▲昨年の中山大障害で初のJ-GIタイトルを手にした金子光希騎手 (撮影:藤井真俊)
14日(土)のJ-GII阪神スプリングジャンプで障害界の“絶対王者”オジュウチョウサンに挑むのは、昨年末に中山大障害を制したシングンマイケル。手綱を取るのはその中山大障害で、デビュー20年目にして初のJ-GIタイトルを手にした金子光希騎手(37)です。
同馬にまつわる秘話や、先月17日に亡くなったシングンマイケルの前トレーナー・高市圭二調教師への思い、打倒オジュウチョウサンへ向けてなど、胸の内に迫りました。
(取材・文=東京スポーツ・藤井真俊)
4歳時は、あえて中山大障害を回避
――本来であれば絶対王者オジュウチョウサンに、新王者シングンマイケルが挑む…という構図のみがクローズアップされたであろう今年の阪神スプリングジャンプ。しかしシングンマイケルの高市圭二調教師が先月17日に亡くなったことにより、さながら弔い合戦のような様相も呈してきました。複雑な心境でしょうが、まずは現在のお気持ちを聞かせてください。
金子 複雑ですね…。年末に中山大障害を勝って、シングンマイケルと高市先生と大きな花を咲かせることができたのですが、それからたった2か月でこういう状況になるとは…。
癌のため先生は2017年の時点で余命6か月と言われていたそうです。大丈夫かなとずっと心配しながら一緒に仕事をしてきたのですが、ここまで懸命に戦って、踏ん張ってこられて…。
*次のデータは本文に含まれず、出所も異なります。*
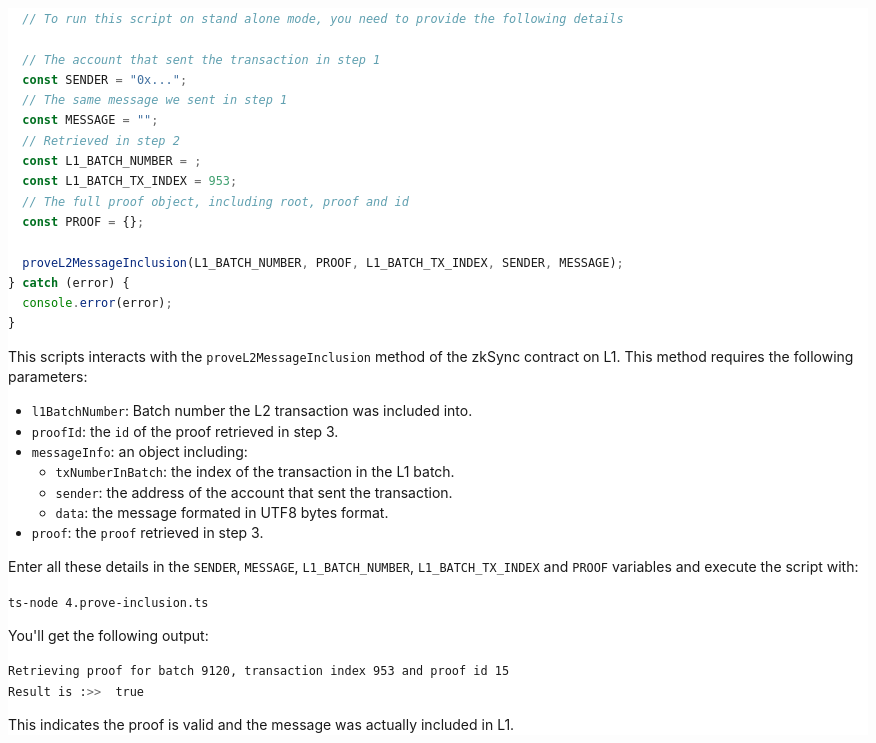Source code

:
 ```ts
  // To run this script on stand alone mode, you need to provide the following details

  // The account that sent the transaction in step 1
  const SENDER = "0x...";
  // The same message we sent in step 1
  const MESSAGE = "";
  // Retrieved in step 2
  const L1_BATCH_NUMBER = ;
  const L1_BATCH_TX_INDEX = 953;
  // The full proof object, including root, proof and id
  const PROOF = {};

  proveL2MessageInclusion(L1_BATCH_NUMBER, PROOF, L1_BATCH_TX_INDEX, SENDER, MESSAGE);
} catch (error) {
  console.error(error);
}

```

This scripts interacts with the `proveL2MessageInclusion` method of the zkSync contract on L1. This method requires the following parameters:

- `l1BatchNumber`: Batch number the L2 transaction was included into.
- `proofId`: the `id` of the proof retrieved in step 3.
- `messageInfo`: an object including:
  - `txNumberInBatch`: the index of the transaction in the L1 batch.
  - `sender`: the address of the account that sent the transaction.
  - `data`: the message formated in UTF8 bytes format.
- `proof`: the `proof` retrieved in step 3.

Enter all these details in the `SENDER`, `MESSAGE`, `L1_BATCH_NUMBER`, `L1_BATCH_TX_INDEX` and `PROOF` variables and execute the script with:

```bash
ts-node 4.prove-inclusion.ts
```

You'll get the following output:

```bash
Retrieving proof for batch 9120, transaction index 953 and proof id 15
Result is :>>  true
```

This indicates the proof is valid and the message was actually included in L1.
そんな中で最後にひとつ大きなところを勝てたことは良かった。ただ本当はもっと先生と一緒に、夢を見続けたかった、叶え続けたかったというのが本音です。
――改めて高市調教師というのは、どのような先生だったのですか?
金子 障害馬をつくる時はよく声をかけて頂いて、特にここ数年は密接にお付き合いさせてもらっていました。僕個人と先生との関係性ですと、調教でも競馬でも細かく指示をされたことは1度もありません。
基本的には先生から大まかな方針をうかがって、あとは馬の体調と照らし合わせながら、自分なりに感じた調整だったり、競馬の仕方をして…といった感じでした。それで先生にも納得して頂けていたようですし、うまく波長が合ったのかもしれませんね。
――そんな中で出会ったのがシングンマイケルですね。障害デビューは2017年の12月。平地では未勝利でしたが、第一印象はいかがでしたか?
金子 前評判から良かったのですが、実際にその通りでしたね。まず障害に対して素直。バランスが良くて飛越の軽さもあった。素質を秘めていると感じていたので、厩舎スタッフには「3戦のうちには結果を出したい」と話していたのですが、実際に3戦目で勝ち上がることができました。